Pascal aveva scritto Pensieri, un’opera in cui aveva mostrato un forte pessimismo nei confronti dell’uomo oscillante tra grandezza e miseria umana. Per Voltaire, invece, l’uomo è un composto di passione e ragione, di bene e male ed è proprio la contrastante natura umana capace di spingere all’azione e, nello stesso tempo, governare le azioni.

<<Perché >> si chiede Voltaire << dovremmo avere paura del nostro essere?>>

Attraverso queste critiche, Voltaire tende a sfaldare un sistema di valori e di abitudini, le Lettere filosofiche sono un proiettile lanciato verso l’Ancien Régime e ciò compresero anche i conservatori del tempo che condannarono al rogo il libro ritenuto pericoloso per l’ordine pubblico, al carcere l’autore del libro.

Voltaire riesce a fuggire e continua a scrivere e lo fa sapendo di rischiare la censura ma sa che scrivendo può erodere un potere ingiusto e straripante quale era l’assolutismo dei sovrani francesi. Continua a scrivere Voltaire, saggi filosofici e tragedie, sempre con il suo stile corrosivo e provocatorio.

Mi piace il carattere di Voltaire, irriverente e sempre sopra le righe, spinge ad agire, a guardare avanti, a combattere fanatismi e superstizioni. Fu un apripista, accese una luce nella filosofia del tempo, un lume che rischiarò menti, illuminò strade, indicò direzioni che portarono alla libertà, all’uguaglianza.

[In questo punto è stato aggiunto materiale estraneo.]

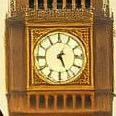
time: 12:26
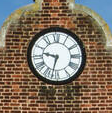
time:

Ci vorrebbe uno spirito così nei nostri grigi giorni, uno spirito luminoso che indicasse vie da percorrere, obiettivi da raggiungere. Non un navigare a vista aspettando che il ministro di turno ci riporti indietro, che l’altro tolga un po’ di libertà, che un altro ancora fermi le navi di disperati in cerca di salvezza e che striscianti discriminazioni si affaccino all’orizzonte.